The government has raised eyebrows by intervening to rescue Flybe, Europe’s biggest regional airline. On the face of it, it’s a departure from the small state conservatism to which we have become accustomed.
Yet we shouldn’t really be surprised. Boris Johnson has described himself as a “Brexity Hezza”; it was Michael Heseltine who famously promised to intervene before breakfast, lunch and dinner. At the election, Johnson promised more state aid for firms in trouble and a “Buy British” government policy after Brexit.
Johnson could not afford to allow Flybe to go under when his signature policy is to “level up” the regions. Ministers deny a bailout; that would look like the Seventies-style socialism they denounced at the election. But allowing Flybe to defer a £106m air passenger duty (APD) bill and the expected cut (APD) in next month’s budget are a barely disguised bung. Lower APD is hardly environmentally friendly when the Tories are supposedly going green.
Although ministers probably had to act quickly to save Flybe, a better policy in the medium term would be direct subsidies for specific routes poorly served by rail.
Their intervention shows that state conservatism is dying. It might soon be pronounced dead. In the budget, Sajid Javid will spend about £100bn on infrastructure projects to “level up” the north and midlands. That will be the relatively easy bit.
The hard part will follow: before a second budget and government-wide spending review in the autumn, Johnson will have to decide whether he really wants to end austerity. The pressures to spend more on public services will be immense; Javid will have little room for manoeuvre if he is to stick to the Tories’ pledges to balance the books in three years, and borrow only for investment rather than public services.
So a Tory party traditionally committed to tax cuts may have to swallow the unpalatable medicine of tax rises. To be “fair”, they would have to hit the party’s traditional supporters rather than their new working class ones. They might be seen as stealth taxes, since the Tory manifesto ruled out increasing the rate of income tax, national insurance or VAT.
Free market ministers who still idolise Margaret Thatcher wouldn’t like it. The authors of a 2012 bible for small state, economically libertarian conservatism, Britannia Unchained – Priti Patel, Dominic Raab, Liz Truss, Kwasi Kwarteng and Chris Skidmore – are all ministers under Johnson. It criticised UK workers as “among the worst idlers in the world”.

◆ ◆ ◆ ◆

## REQUIRED ACTION
Can you continue the piece on the Flybe rescue and Conservative economic policy, picking up right after its last sentence? Nothing in the material has any bearing on this.

[Stored collection items]
◆ ◆ ◆ ◆

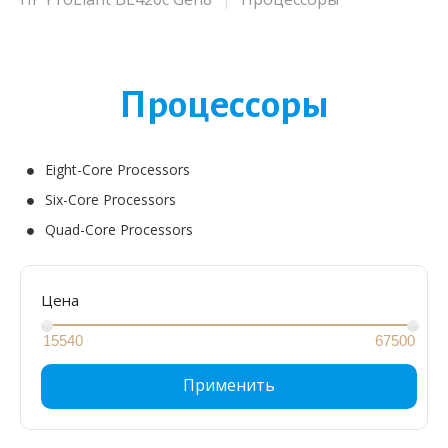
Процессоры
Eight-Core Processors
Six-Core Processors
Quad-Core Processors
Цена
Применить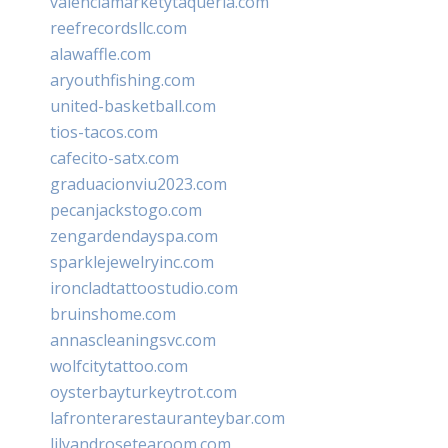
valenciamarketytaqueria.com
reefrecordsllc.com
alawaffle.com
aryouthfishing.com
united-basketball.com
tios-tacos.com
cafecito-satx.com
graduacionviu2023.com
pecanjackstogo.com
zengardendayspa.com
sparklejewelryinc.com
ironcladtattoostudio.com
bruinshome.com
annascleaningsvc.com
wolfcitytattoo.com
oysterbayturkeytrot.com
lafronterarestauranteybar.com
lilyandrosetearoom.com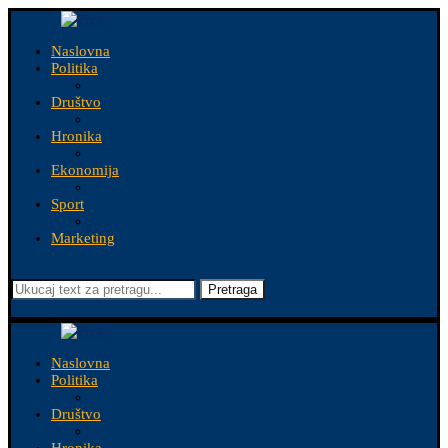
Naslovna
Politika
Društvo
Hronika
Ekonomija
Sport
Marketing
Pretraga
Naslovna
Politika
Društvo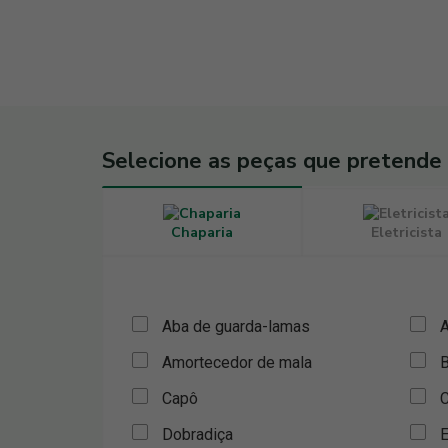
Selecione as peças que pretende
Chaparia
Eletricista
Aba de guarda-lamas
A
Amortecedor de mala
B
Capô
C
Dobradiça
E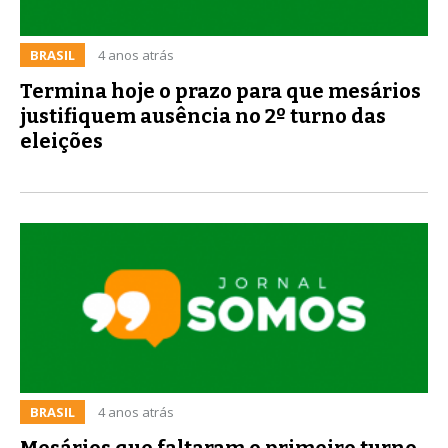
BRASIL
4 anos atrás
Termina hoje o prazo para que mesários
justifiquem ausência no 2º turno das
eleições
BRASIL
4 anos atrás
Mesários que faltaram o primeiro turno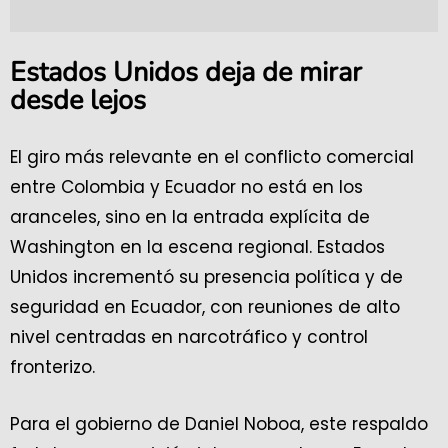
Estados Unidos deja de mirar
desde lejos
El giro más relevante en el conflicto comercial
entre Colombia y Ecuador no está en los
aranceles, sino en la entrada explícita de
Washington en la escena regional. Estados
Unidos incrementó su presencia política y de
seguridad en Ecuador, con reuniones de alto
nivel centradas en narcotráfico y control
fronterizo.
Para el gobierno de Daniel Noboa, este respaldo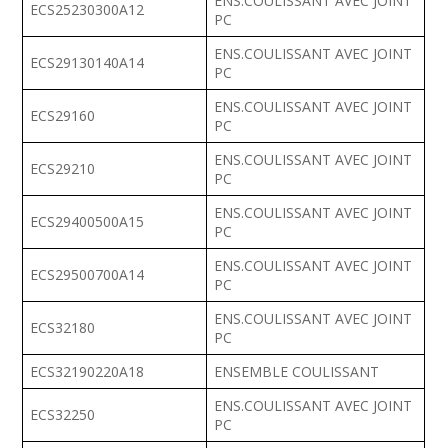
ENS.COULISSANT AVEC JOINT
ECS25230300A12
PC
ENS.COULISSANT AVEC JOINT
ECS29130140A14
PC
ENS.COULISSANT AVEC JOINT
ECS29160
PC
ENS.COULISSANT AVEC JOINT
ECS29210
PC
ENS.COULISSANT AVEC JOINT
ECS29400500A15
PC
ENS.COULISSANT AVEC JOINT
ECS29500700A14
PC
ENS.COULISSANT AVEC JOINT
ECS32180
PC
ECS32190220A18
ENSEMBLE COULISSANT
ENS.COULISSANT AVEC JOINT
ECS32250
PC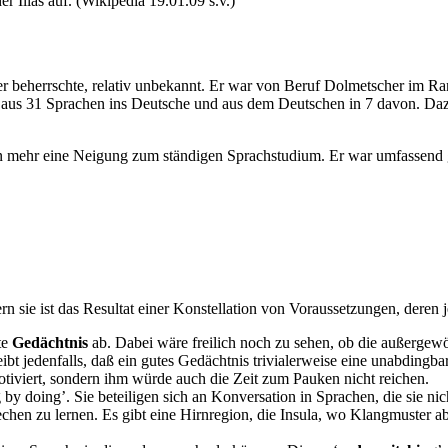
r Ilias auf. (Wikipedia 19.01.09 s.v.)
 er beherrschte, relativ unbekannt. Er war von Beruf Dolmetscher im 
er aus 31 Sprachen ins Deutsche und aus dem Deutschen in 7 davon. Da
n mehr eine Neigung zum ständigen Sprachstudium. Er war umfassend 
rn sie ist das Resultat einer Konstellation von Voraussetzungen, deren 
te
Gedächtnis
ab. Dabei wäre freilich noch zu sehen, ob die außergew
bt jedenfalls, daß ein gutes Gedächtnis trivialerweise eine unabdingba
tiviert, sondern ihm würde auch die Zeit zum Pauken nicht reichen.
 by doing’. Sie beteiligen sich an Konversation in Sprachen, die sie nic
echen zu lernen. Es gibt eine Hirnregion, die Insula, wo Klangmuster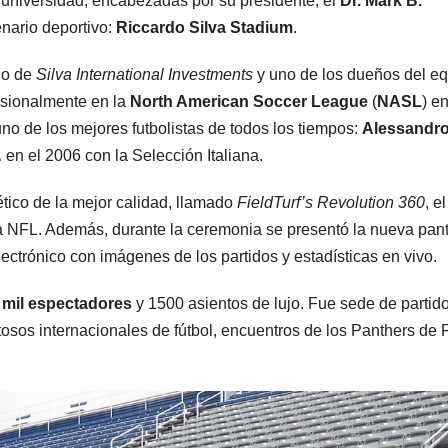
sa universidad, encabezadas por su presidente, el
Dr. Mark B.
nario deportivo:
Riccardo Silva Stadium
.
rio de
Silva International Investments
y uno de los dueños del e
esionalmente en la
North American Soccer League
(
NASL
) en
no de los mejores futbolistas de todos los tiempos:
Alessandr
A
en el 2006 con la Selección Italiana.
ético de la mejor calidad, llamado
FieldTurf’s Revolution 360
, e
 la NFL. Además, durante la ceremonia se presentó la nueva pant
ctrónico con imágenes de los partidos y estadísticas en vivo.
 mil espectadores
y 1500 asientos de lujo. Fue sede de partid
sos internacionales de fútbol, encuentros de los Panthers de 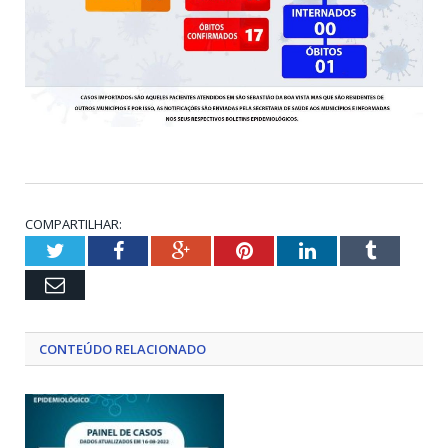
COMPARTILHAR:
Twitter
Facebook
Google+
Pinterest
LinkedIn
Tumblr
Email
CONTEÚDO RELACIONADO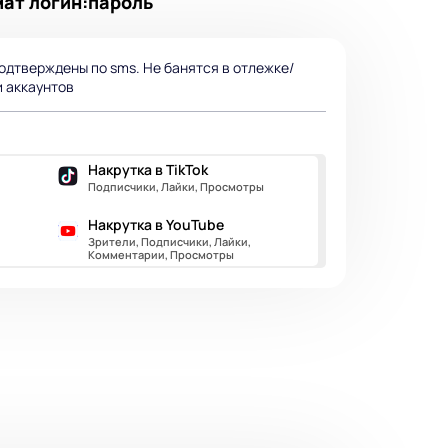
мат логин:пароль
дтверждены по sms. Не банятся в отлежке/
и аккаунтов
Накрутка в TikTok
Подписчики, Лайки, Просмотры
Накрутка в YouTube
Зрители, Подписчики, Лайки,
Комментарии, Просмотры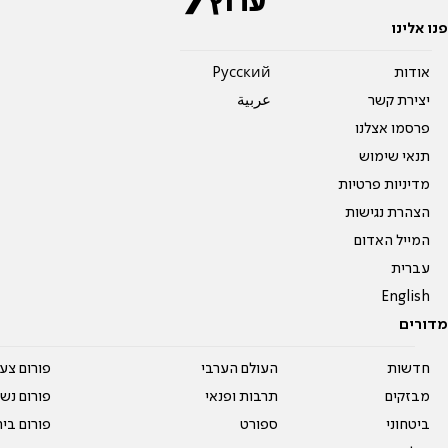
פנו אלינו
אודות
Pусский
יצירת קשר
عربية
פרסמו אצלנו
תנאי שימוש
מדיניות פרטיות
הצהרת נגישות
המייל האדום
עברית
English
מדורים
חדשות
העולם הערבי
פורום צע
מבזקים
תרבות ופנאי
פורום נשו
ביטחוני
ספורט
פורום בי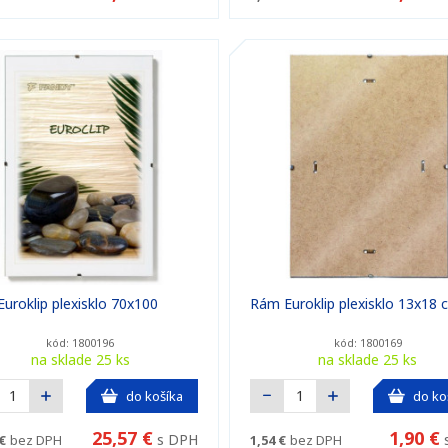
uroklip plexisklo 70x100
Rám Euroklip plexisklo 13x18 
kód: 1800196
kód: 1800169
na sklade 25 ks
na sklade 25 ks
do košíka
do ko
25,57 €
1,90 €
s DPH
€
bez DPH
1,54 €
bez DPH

◆ ◆ ◆ ◆

## RESULT BELOW
Javid shared some of their instincts. As business secretary, he ordered his officials not to use the phrase “industrial policy”. Now he champions “levelling up”, which will require directing investment away from London and the southeast to less prosperous regions. Javid’s change of tack symbolises the journey the Tories are on.
Many grassroots Tories will be wary of a big state approach. Six out of 10 members say they support a One Nation stance but are distrustful of interventionist politics and fear the government will stray too far from conservative principles, according to a ConservativeHome survey.
Between the first and second budgets, ministers expect a big, and potentially divisive, debate about the Tories’ future direction. Johnson may find it harder to hold his party’s factions together once the unifying glue of Brexit disappears.
He will likely splash the cash on the NHS and education in the party’s new working class strongholds. The message from his new band of Tory MPs in the north and midlands will surely be that shiny bridges and new roads will not be enough. Voters will care more about the state of their hospitals, GP surgeries and schools.
It will be very hard to clear the deficit in three years. A long overdue social care policy will cost billions. Future cuts in national insurance contributions, billed as helping the low paid, will have to be budgeted for. With an isolationist in the White House, there will be pressure to spend more on defence.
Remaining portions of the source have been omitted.